BRISTOL — Sixteen years old is pretty young to be making life decisions, but not for Erlé LaBounty; that’s when he decided to become a chocolatier. He began crafting his first truffles in his grandfather’s farmhouse in Randolph and has been refining them for the past 19 years.
“I used to watch my mom and her friend make chocolates at Christmas,” LaBounty remembered. But that’s about the extent of his mom’s influence on his chocolates. From a simple truffle recipe, LaBounty makes the confections his own; flavoring, rolling and dipping each truffle by hand.
LaBounty joined the culinary program at Randolph Technical Career Center, then earned his degree from New England Culinary Institute in the fall of 200l. After graduating he held various jobs including an almost six-year stint at the Otter Creek Bakery in Middlebury.
LaBounty met his wife Eliza La Rocca when they were both working in Woodstock at Pane e Salute. “It was like meeting the prodigal son,” said La Rocca. Apparently, LaBounty had a pretty good reputation there. The two clicked and were hitched in June of 2012.

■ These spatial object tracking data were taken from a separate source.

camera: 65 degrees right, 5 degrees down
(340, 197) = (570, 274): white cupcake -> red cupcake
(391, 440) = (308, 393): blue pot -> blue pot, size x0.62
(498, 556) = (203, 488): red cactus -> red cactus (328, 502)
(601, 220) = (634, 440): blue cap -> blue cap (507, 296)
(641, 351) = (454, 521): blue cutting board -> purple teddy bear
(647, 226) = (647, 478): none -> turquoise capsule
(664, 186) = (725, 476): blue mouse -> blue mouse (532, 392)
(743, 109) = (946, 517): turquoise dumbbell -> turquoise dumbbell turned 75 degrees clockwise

“So you take two people obsessed with and intrinsically drawn to food, they get married,” said La Rocca, a foodie in her own right, who’s worked on vineyards in Italy, France and here in Vermont. “It’s not such a stretch that they should scheme to transform one partner’s longstanding part-time chocolate project into a full-time, all-consuming gig…When you fall in love with someone who has a dream, this is what you do.”

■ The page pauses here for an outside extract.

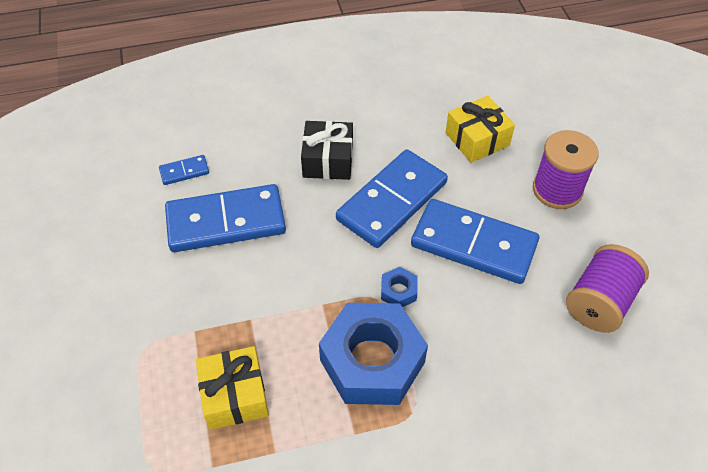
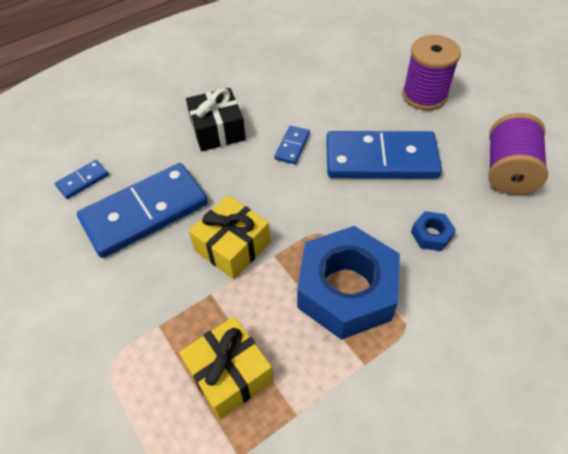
camera: 20 degrees left, 0 degrees up
(392, 201) = (292, 146): blue domino -> blue domino, size x0.43
(398, 291) = (337, 220): blue nut -> blue nut (431, 235)
(477, 139) = (338, 76): yellow gift -> yellow gift (232, 246)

LaBounty quit his other jobs and began working for himself full-time in May of 2014. That year, they also launched their ice cream and sorbets at local farmers’ markets.

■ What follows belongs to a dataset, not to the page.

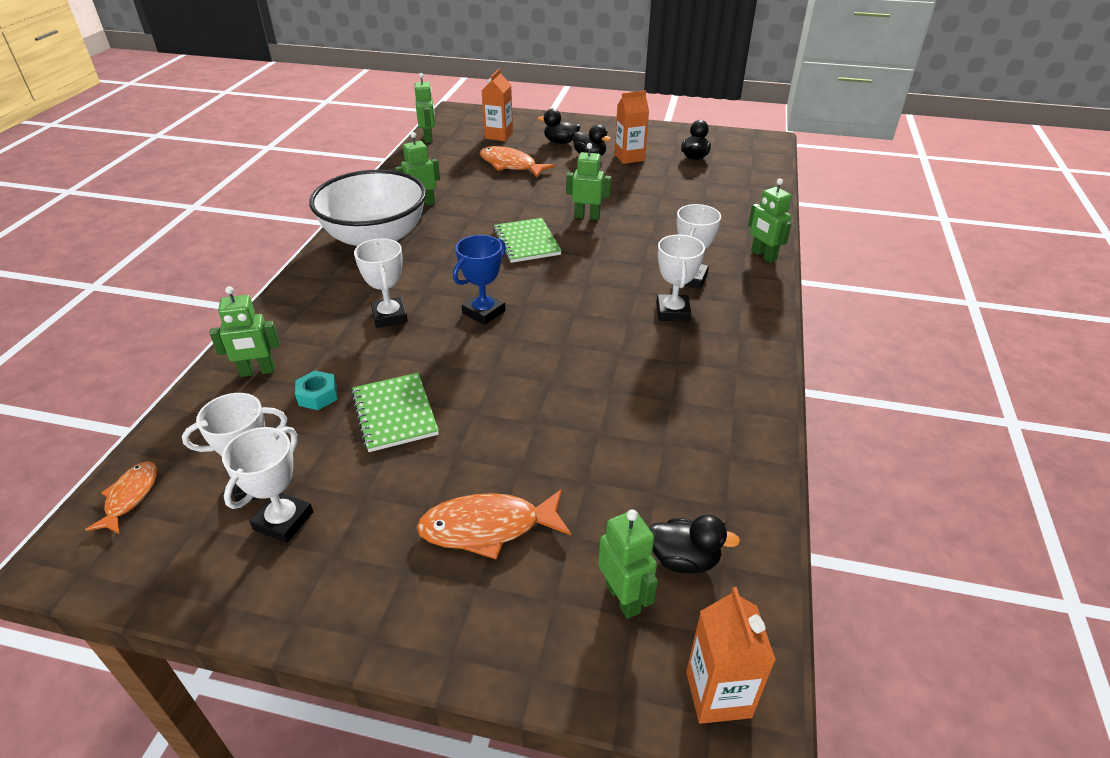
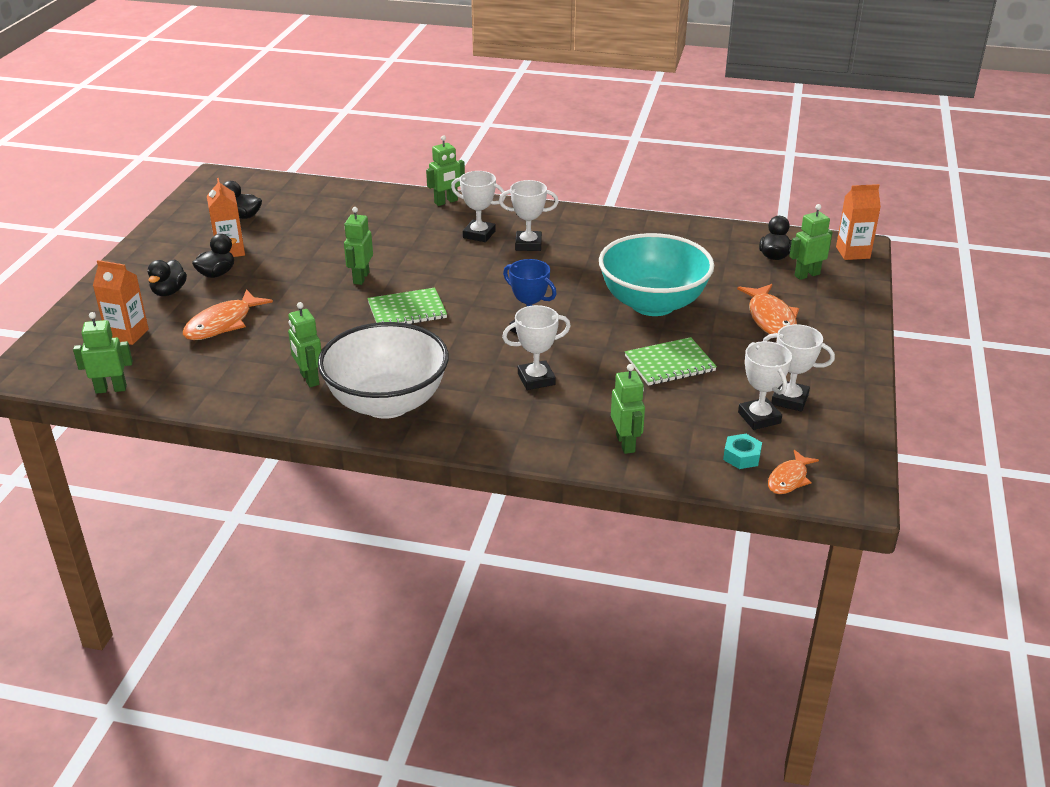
camera: 90 degrees left, 5 degrees down
(130, 497) = (789, 479): orange fish -> orange fish turned 60 degrees counterclockwise
(318, 395) = (654, 404): turquoise nut -> turquoise nut (741, 456)
(533, 408) = (653, 304): none -> turquoise bowl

“We said, ‘how hard can ice cream be,’” said La Rocca, who heads the ice cream operation. “We couldn’t have anticipated exactly what we were in for.” La Rocca joined her husband full-time in May 2015. “Making ice cream from scratch is a lot more lengthy and regulated than anyone knows… It’s hard to educate our customers without sounding pedantic or bitter,” said the 2007 Smith graduate. “And it shouldn’t be pedantic and bitter because it’s ice cream, and it should be fun.”
Thirty-somethings, LaBounty and La Rocca believe that offering frozen desserts is crucial to creating a year-round business. Plus, “I have been ice cream obsessed for most of my life,” said La Rocca.
Now, the chocolates aren’t a walk down easy-street either. First let’s talk ingredients: sourcing chocolate that is organic, fair trade, without soy or lecithin is not easy. Then, because there’s no lecithin, the chocolate is more difficult to work with; so tempering can be tricky. “Chocolate with lecithin reaches temper better,” said LaBounty. But he’s mastered working with the non-lecithin chocolate. “There are still some days that it misbehaves,” he laughed. Next up is flavoring: LaBounty uses mainly whole foods these days to flavor his chocolates. Grapefruit, lavender, lemon, rosemary, espresso and cacao nib are the current flavors. Finally: rolling and dipping the truffles by hand.
“I have a scooper,” said LaBounty. “No, it’s you, and the scoop,” corrected his wife. “It’s hard to roll truffles,” she said. “It takes me four times as long and my balls are uneven.”
Once the truffles or salted caramels, which are the newest additions to the menu are made, there’s the impossible task of not eating them all. “People think they’d gain 400 pounds,” said La Rocca. “But you wouldn’t because you’d be eating all of your profits.”
Sure the long hours and labor-intensive days can be a drag, but the couple has based their business on products they’re both passionate about, and on values (like sourcing local and organic ingredients, and using earth friendly packaging) that they believe in.
“Some day, we won’t have to work seven days a week for eight months out of the year (and 6 days a week for the rest of the year),” said La Rocca. “But for now, we give everything we’ve got to this business because we believe in it, and we believe in each other. And because we really, really like making people smile.”